К семи часам вечера вестибюль гостиницы вновь, как и утром, заполнился людьми. Чемоданы, баулы и сумки, немые свидетели великого переселения народа, громоздились у стен и в середине вестибюля. Вскоре появился мужчина средних лет в элегантном, хорошо сидевшем на нём костюме. Это был сопровождающий израильтянин. Он провёл короткий инструктаж на прекрасном русском языке, и в сутолоке и оживлении Яков потерял его из виду и, взяв два самых тяжёлых чемодана, направился к выходу во двор. Погрузив их в автобус, он вернулся в гостиницу за остальными вещами. Дорога в аэропорт по сумеречным улицам и живописным пригородам Будапешта его не утомила. Он думал о будущем, насколько позволяло ему это жестковатое кресло изрядно потрёпанного автобуса.
4
В начале полёта появилась кратковременная сонливость, но она исчезла после непродолжительной дрёмы и с появлением миловидных стюардесс, толкавших перед собой многоярусные тележки с подогретым ужином и высокими прозрачными стаканчиками для апельсинового сока или минеральной воды. Яков почувствовал голод и с наслаждением поел. Затем расположился поудобней, откинув голову на подушку, которую предложила явно симпатизировавшая ему бортпроводница, и предался созерцанию. Он увидел немало интеллигентных лиц и некоторое время, исподволь наблюдая за пассажирами, пытался представить их в той жизни, с которой они болезненно и фатально порвали, устремившись в неведомый путь в поисках покоя и удачи для себя и своих детей и внуков.

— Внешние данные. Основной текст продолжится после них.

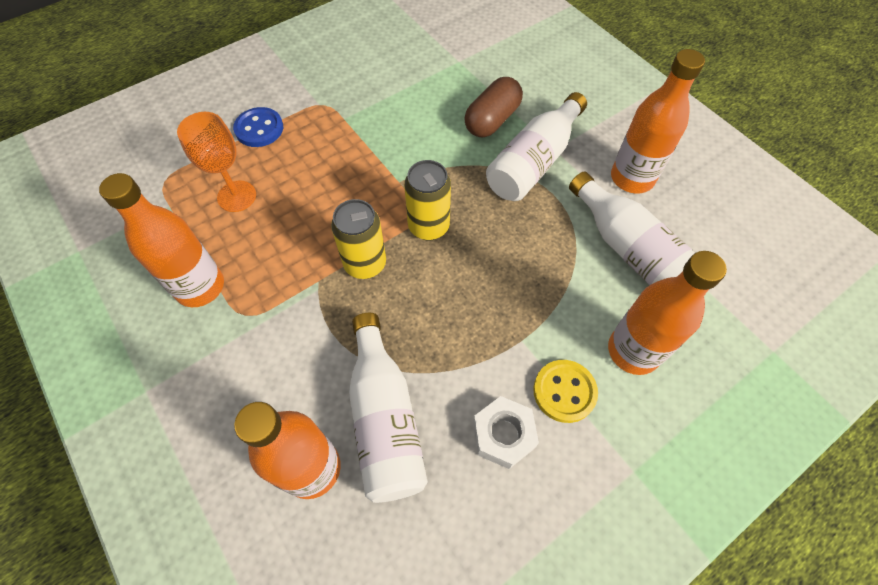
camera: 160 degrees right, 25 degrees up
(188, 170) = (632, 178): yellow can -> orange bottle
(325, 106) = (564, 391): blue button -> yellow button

Он старался угадать их характеры, привычки и профессию, взаимоотношения друг с другом. Непрестанный гул двигателей за бортом, суетливый шум и выкрики детей в салоне мешали Якову что-либо расслышать. Лишь однажды до слуха донёсся обрывок разговора двух пожилых мужчин, сидевших позади него.
Они были одеты в старомодные костюмы, и наградные планки на пиджаке одного из них и особенное горделивое выражение на лицах обнаруживали в них бывших фронтовиков.
— Зять мой погиб в Афганистане. Их взвод моджахеды ночью вырезали, — сказал пожилой человек. — Осталось двое внуков-сорванцов. Горе, невозможно выразить словами. Хороший был парень, офицер запаса. Когда призвали, безропотно пошёл. Долгом своим считал, да и мы тоже, хоть и могли его выкупить. Пришлось стать мальчикам…, — он с трудом сдержался, чтобы не заплакать. — Вон они сидят с дочкой моей. Так вот, пришлось мне заменить им отца. А когда границы открылись, Ирина сказала, что жить в стране, которая отняла у неё мужа, больше не хочет. Я попытался её убедить не поддаваться массовому гипнозу и хорошенько подумать. А она мне в ответ, что сыта по горло обещаниями, не верит больше в светлое будущее. А я ей говорю: «Сыновья твои вырастут, пойдут служить в армию и тоже могут головы сложить». И знаешь, что она мне сказала? «Если так случится, то хоть за свою родину».